Immediately the column, as it enters America with Friedman’s JFK arrival, shifts its tone from complacency to near disgust. The “Flintonstone”-esque “ugly, low-ceilinged arrival hall was cramped” and JFK had the nerve to charge $3 for luggage cart rental! Friedman whimsically muses to himself how yes, he had seen this terminal before, in 1998 Hong Kong. Hah! How dare they, err, I mean we, Americans allow this! (Consider for a moment how many Americans have not been to an airport since 1998. If this man writes for the middle class he is apparently in such high demand that they continue to read him despite being flatly put down.) Friedman then pretends, like a good steward, to be concerned with how “our kids’ future” shapes up, this, argues Friedman, largely contingent on how the bailout money is spent. The money should be invested wisely for the future in prescient projects. If it is “spent on pork, it will be the end of us.” Like a good economist, and hinting of an answer, he reminds us that infrastructure is crucial for economic expansion.
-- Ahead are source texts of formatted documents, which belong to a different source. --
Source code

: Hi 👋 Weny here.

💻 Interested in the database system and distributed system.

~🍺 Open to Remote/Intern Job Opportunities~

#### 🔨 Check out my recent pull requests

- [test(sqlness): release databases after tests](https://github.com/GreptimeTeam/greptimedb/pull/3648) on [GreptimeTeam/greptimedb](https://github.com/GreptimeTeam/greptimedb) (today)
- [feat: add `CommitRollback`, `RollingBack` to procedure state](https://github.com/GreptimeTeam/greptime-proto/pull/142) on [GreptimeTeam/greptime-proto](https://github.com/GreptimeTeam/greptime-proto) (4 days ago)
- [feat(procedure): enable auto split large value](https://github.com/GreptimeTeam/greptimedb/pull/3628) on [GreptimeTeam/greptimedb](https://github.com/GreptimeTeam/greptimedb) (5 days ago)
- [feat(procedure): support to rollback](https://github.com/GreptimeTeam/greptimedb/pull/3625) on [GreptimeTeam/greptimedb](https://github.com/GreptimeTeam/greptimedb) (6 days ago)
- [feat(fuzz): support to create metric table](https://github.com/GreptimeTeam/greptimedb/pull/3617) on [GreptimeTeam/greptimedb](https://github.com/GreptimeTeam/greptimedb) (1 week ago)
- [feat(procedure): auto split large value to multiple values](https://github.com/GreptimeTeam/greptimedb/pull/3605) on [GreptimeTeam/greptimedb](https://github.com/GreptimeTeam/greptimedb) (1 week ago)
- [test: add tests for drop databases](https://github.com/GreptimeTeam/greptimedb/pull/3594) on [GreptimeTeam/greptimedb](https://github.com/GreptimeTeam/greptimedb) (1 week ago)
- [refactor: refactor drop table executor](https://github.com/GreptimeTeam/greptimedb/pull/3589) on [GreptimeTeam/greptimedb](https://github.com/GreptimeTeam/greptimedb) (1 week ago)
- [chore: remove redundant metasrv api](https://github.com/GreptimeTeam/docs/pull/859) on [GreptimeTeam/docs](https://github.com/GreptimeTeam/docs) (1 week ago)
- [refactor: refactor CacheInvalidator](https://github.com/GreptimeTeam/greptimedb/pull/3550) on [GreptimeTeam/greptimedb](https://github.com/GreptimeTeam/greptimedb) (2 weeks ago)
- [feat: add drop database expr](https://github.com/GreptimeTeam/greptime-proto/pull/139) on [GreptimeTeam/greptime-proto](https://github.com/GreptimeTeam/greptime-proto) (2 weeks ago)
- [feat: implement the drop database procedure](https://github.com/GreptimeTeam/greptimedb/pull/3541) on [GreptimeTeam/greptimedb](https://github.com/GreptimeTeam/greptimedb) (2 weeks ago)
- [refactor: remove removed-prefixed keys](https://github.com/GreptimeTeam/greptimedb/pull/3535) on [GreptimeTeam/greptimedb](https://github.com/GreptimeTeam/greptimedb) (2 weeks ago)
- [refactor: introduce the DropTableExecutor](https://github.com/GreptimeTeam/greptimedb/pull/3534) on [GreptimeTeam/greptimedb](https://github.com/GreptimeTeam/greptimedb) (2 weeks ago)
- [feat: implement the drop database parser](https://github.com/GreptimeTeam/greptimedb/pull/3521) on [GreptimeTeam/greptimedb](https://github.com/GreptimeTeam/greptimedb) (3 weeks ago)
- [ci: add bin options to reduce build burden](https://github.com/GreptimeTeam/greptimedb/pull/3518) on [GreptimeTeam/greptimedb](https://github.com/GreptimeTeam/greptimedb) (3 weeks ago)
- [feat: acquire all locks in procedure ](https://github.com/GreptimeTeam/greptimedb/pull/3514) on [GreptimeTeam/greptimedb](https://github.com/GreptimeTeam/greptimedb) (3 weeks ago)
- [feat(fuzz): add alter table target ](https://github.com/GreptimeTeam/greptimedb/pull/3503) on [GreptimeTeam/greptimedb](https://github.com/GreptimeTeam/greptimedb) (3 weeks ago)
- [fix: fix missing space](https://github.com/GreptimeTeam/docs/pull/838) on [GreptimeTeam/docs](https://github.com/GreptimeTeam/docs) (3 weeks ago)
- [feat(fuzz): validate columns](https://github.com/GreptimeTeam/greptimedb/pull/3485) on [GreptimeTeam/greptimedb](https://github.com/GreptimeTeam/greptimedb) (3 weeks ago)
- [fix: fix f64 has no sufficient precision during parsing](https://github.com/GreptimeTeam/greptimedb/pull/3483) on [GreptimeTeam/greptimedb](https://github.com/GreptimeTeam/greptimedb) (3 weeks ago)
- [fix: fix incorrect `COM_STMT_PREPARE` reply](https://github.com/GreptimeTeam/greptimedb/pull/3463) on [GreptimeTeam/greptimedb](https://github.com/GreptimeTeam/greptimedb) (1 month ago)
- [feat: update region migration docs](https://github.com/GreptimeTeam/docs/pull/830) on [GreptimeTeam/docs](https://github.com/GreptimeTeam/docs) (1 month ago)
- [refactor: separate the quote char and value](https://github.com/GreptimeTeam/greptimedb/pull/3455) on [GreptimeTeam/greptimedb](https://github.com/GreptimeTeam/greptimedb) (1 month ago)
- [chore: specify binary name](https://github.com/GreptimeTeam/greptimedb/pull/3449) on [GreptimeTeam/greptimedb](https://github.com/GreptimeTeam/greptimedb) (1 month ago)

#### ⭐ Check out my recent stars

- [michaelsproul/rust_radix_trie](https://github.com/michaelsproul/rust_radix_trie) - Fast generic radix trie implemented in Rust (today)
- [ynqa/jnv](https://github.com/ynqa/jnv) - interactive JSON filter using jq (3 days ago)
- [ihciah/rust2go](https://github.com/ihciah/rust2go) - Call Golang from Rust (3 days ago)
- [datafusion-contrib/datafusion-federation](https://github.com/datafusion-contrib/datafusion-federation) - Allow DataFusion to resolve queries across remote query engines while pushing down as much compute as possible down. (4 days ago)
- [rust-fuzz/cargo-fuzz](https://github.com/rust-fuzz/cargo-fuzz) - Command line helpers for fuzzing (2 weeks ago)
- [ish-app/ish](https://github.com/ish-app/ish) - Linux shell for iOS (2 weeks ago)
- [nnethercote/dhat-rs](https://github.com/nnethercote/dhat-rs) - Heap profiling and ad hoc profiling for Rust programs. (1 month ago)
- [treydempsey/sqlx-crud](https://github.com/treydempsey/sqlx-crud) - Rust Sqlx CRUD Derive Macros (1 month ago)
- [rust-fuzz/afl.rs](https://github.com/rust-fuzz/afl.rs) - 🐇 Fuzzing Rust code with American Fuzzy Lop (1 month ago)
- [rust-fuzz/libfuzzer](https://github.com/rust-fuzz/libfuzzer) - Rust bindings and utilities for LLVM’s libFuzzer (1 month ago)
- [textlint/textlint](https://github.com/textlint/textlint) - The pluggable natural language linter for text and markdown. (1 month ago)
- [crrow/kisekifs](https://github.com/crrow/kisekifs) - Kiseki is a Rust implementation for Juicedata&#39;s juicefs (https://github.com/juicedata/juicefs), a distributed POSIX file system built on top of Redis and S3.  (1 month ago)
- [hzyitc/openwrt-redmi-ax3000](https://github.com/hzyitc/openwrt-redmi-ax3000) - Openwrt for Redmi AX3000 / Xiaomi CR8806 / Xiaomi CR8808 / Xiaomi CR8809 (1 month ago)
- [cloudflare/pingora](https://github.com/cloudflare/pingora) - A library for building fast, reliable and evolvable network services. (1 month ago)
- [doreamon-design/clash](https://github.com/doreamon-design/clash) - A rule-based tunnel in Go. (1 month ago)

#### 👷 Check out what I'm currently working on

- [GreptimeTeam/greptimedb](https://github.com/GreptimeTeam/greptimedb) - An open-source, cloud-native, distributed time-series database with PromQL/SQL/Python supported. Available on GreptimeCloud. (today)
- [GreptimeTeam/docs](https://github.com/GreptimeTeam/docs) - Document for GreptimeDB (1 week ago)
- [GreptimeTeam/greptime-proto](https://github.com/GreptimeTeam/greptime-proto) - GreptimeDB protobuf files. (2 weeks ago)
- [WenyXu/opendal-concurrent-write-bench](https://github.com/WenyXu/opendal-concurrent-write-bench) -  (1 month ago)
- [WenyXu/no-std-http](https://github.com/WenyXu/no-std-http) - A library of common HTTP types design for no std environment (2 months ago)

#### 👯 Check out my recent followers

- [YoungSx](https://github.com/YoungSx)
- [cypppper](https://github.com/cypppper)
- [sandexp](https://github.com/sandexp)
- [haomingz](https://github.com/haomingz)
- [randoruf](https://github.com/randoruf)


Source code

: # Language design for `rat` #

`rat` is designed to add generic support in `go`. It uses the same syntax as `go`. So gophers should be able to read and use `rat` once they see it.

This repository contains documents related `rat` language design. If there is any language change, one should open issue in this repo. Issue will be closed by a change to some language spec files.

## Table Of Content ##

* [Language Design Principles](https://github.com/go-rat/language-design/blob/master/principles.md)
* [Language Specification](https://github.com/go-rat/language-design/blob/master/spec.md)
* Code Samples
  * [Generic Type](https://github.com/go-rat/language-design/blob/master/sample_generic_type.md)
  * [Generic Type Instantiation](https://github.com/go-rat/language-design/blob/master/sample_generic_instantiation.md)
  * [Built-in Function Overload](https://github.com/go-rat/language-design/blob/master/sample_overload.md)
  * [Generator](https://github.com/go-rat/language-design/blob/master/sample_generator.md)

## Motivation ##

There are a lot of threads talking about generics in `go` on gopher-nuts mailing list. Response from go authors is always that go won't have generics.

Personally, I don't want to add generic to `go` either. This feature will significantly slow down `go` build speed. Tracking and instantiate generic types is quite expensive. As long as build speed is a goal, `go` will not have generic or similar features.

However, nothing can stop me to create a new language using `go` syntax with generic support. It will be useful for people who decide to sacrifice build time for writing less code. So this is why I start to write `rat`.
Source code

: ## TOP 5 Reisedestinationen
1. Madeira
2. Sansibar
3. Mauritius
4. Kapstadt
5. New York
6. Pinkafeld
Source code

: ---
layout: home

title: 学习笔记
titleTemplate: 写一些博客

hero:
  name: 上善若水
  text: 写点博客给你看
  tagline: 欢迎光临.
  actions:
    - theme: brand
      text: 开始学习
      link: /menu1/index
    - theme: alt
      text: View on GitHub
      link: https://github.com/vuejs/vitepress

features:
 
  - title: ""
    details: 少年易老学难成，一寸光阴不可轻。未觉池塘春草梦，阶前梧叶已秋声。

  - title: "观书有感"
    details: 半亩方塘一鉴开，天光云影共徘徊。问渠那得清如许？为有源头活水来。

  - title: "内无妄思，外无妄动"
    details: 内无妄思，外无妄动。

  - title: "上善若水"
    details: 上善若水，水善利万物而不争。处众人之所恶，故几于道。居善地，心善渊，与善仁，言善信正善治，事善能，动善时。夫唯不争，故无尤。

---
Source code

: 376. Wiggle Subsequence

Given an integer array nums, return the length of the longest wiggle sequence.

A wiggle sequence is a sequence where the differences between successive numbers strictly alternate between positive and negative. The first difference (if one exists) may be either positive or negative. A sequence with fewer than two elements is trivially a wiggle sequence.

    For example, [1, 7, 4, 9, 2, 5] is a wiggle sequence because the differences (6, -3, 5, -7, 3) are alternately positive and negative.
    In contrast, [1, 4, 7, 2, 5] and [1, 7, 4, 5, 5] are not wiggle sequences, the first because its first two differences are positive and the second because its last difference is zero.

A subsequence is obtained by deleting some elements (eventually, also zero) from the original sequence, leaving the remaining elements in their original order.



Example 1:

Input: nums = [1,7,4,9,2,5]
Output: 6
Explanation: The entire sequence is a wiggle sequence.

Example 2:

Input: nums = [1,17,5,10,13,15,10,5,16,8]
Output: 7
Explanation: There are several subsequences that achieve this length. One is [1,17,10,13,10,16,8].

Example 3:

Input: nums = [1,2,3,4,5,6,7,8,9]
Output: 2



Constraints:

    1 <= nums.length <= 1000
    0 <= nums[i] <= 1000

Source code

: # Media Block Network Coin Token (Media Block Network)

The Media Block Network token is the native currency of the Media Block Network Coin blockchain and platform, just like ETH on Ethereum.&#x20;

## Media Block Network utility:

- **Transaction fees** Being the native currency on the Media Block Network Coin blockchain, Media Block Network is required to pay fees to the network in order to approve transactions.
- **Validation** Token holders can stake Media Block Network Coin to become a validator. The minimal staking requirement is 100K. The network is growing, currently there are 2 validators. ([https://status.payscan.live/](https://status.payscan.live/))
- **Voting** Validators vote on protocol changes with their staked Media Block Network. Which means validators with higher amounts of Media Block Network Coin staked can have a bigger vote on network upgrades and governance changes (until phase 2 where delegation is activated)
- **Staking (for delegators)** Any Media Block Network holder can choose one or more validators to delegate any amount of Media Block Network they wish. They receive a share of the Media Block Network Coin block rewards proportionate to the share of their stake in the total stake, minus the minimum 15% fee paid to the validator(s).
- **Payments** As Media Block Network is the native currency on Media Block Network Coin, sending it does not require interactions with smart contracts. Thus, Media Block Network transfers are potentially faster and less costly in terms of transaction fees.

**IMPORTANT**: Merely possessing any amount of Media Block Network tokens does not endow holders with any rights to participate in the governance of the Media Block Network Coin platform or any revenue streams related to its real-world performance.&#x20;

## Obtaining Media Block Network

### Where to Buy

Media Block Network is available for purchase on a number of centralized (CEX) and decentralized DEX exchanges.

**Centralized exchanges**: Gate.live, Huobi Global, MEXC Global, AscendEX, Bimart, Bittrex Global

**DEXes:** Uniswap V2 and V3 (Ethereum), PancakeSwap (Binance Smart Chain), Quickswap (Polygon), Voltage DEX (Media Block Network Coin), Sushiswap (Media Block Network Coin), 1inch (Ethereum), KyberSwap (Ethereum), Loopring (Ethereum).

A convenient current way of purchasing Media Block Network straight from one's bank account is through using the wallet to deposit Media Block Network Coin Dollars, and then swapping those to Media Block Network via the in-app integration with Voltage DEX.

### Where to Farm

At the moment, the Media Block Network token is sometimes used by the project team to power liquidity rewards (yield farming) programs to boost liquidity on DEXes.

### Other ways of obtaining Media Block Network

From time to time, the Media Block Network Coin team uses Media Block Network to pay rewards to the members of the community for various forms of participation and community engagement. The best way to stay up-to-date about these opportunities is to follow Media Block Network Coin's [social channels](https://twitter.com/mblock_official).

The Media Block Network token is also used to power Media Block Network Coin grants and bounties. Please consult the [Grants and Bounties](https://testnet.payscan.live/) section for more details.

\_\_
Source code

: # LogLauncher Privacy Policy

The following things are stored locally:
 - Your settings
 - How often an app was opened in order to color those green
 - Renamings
Two points here: first, the money being spent is largely on pork, and, while it will not be the end of us, it will certainly prolong this recession. Second, if we are going to spend money on infrastructure, do we really have to focus on international airport terminals before, say, roads and bridges? Is a less than 12’ high terminal really going to offend the tastes of your average business traveler enough that they stop conducting business with the largest, most productive and prolific economy in the world? I, for one, sincerely doubt that, and I also doubt that if Friedman took the time to consider his own argument as formulated he would find practicality either. The man is, in all probability, in and out of airports frequently, some surely with less than grand terminals (which speaks to how little effect they have on him business-wise) and thus views “infrastructure” not as a middle-class person or blue-collar worker, but as one of privilege.

Friedman views Americans as “dumb as we wanna be.” Besides infrastructure, his wish list includes shoveling pork to teachers (a popular idea based on the fallacy that money alone yields higher standards in education), nationalizing education standards, changing immigration laws (a very good idea, though I very much doubt Friedman would support sealing the southern border as a complement to relaxing other restrictions to increase the importing of intellectual capital), and dictating what cars private industry should produce. It’s a laundry list of which Mao would see much merit.

Back to the socialist attitude: are Friedman’s not the pretenses of every socialist? The assumptions made by one whom considers too exclusively his own position and/or personality in society, not sufficiently able to extend their ethics past current personal conditions? Friedman shows disdain for genuine choice when he states that cheap “energy prices” (that is, energy that is already inflated in price due to our own government) is delaying investment in new fuel. (He misses the fact that future research by energy companies is figured into the price.) Would he like to make gasoline $8 a gallon by tax and fund the energy research publicly rather than privately? One gets the sense he would, yet I would ask he justify subsidizing the research costs of energy companies. His instincts in problem solving have a theme of centralization, and that has proved economically, and intellectually for that matter, backwards.

Finally, the very title suggests that he views America, Land of the Free, as defunct in concept and in need of molding, hopefully by a capable, incoming President. In addition to being of the garden variety-cleverly cloaked socialist mindset too common in editorializing, Friedman also shows a political affinity towards socialists, offering his apologetic influence to Obama.